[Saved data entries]
□ □ □ □ □

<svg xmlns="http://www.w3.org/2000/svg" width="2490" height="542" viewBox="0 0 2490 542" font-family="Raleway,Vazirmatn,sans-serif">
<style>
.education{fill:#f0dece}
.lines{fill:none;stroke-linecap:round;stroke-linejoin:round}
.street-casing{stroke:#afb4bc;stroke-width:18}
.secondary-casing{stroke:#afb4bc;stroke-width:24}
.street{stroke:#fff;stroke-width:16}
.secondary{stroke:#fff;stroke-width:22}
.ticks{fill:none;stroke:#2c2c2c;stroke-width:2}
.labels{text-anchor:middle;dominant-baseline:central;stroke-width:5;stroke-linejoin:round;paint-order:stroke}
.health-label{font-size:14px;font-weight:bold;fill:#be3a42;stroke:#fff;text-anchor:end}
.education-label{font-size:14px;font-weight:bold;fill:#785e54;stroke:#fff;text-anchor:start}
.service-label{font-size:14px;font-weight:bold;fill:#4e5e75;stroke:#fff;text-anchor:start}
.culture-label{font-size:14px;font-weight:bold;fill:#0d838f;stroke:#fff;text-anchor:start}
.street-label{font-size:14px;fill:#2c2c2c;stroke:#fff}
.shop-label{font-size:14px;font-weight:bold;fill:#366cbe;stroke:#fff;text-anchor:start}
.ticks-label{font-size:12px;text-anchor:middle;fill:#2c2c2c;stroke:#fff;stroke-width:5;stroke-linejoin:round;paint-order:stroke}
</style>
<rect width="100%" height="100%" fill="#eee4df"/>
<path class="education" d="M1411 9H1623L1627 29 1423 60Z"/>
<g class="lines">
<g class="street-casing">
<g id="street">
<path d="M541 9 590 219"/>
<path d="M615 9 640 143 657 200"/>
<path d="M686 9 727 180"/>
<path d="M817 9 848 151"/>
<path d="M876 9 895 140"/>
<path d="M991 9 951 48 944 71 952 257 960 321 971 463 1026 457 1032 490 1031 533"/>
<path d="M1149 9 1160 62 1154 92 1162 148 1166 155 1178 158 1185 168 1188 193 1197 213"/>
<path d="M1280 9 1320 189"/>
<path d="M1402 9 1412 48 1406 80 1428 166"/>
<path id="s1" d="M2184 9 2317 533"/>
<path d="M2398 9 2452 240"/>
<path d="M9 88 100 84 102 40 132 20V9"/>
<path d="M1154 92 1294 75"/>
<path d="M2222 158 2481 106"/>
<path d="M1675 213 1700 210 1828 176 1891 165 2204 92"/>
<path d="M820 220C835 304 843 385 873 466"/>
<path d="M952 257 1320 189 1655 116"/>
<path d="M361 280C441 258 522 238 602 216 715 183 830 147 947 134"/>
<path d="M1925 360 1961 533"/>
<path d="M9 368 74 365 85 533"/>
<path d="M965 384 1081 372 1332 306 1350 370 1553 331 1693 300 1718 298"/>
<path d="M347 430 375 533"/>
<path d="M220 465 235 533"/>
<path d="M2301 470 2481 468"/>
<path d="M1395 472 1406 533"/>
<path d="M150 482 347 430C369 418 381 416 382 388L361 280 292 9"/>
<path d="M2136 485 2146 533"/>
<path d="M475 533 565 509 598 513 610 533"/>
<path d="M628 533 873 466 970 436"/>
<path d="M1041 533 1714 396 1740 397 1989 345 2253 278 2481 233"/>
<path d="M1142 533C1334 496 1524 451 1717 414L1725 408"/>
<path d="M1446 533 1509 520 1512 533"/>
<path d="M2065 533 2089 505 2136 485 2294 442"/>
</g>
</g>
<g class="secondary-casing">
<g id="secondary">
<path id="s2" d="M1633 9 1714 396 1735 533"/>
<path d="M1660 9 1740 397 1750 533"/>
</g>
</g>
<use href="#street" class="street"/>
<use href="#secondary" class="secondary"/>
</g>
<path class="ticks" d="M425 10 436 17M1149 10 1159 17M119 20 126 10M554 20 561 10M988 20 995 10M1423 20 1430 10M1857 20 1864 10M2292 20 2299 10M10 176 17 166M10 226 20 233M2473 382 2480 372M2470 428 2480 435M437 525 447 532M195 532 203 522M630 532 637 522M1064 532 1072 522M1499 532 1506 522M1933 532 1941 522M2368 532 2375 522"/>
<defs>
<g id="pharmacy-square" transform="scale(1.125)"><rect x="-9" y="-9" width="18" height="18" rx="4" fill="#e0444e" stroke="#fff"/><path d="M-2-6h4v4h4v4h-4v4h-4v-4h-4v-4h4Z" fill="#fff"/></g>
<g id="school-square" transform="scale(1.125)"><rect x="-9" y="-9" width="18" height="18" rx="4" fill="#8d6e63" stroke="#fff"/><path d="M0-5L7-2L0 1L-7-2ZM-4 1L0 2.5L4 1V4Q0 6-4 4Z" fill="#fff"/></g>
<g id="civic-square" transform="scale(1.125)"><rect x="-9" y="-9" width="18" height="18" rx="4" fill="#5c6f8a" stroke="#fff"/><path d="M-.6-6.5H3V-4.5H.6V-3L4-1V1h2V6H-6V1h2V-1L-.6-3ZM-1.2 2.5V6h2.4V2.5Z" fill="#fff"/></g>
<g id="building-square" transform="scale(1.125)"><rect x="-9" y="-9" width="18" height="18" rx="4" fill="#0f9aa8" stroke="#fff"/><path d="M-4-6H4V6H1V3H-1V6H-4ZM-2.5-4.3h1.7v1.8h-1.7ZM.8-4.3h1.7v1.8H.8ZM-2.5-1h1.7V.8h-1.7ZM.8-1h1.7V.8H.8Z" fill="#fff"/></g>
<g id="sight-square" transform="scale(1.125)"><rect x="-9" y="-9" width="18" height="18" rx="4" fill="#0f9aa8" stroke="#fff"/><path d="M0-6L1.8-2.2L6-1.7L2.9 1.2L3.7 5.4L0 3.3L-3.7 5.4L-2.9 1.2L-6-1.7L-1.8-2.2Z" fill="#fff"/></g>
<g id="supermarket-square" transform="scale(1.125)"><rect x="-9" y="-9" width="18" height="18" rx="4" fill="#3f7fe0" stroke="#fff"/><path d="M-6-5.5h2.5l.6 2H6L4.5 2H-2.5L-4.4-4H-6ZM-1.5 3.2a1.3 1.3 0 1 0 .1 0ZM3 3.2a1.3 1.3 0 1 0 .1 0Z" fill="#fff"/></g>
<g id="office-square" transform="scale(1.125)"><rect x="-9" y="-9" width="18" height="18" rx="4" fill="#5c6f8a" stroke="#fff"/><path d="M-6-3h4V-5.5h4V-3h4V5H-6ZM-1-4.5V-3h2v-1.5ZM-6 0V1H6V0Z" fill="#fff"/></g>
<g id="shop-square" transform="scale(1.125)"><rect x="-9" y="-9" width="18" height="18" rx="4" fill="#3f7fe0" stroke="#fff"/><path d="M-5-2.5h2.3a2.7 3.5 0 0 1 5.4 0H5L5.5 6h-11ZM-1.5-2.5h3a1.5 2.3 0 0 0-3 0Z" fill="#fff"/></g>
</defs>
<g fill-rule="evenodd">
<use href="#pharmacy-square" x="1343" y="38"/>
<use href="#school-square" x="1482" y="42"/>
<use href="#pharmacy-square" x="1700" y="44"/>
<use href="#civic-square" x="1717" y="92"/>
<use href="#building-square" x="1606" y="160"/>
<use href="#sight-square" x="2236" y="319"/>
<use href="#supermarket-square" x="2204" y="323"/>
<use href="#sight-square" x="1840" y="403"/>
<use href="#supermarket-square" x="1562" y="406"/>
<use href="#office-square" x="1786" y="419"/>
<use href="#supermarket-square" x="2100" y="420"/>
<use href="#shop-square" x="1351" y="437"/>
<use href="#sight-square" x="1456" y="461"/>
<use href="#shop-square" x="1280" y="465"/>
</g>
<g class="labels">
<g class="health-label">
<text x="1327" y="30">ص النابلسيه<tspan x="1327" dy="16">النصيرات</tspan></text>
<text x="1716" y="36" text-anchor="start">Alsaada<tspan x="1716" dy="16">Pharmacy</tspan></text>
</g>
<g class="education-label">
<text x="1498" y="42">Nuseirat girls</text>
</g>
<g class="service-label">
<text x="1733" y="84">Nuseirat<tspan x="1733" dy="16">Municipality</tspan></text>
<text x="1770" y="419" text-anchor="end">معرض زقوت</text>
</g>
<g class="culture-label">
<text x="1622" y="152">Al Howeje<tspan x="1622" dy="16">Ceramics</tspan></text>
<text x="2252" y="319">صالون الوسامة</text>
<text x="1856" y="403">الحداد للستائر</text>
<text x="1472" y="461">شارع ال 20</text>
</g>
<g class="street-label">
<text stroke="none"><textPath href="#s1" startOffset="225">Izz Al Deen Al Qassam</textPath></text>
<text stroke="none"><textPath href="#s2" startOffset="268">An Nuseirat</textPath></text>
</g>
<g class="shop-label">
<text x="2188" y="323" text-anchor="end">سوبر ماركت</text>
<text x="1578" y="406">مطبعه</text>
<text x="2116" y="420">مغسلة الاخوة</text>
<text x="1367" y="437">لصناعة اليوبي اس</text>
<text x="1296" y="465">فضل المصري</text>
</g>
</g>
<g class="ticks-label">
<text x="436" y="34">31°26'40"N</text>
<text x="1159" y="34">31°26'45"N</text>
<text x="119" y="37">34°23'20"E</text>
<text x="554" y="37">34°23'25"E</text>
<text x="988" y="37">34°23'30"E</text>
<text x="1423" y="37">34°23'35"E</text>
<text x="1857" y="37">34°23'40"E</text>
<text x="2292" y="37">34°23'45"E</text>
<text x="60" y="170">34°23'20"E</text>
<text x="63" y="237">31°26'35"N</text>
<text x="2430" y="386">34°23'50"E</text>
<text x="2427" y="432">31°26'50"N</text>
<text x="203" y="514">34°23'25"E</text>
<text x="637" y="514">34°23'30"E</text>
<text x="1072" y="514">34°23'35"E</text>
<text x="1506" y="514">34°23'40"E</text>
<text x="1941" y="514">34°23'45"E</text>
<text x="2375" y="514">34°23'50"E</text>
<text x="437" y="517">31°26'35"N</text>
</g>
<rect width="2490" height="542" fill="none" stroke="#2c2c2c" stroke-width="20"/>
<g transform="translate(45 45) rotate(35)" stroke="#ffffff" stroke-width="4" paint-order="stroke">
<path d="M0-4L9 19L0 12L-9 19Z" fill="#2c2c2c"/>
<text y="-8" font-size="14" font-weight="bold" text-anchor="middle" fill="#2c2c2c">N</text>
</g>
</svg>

□ □ □ □ □

== What this task involves ==
Whenever the word "lines" shows up in a line above, copy that line.

== Result ==
.lines{fill:none;stroke-linecap:round;stroke-linejoin:round}
<g class="lines">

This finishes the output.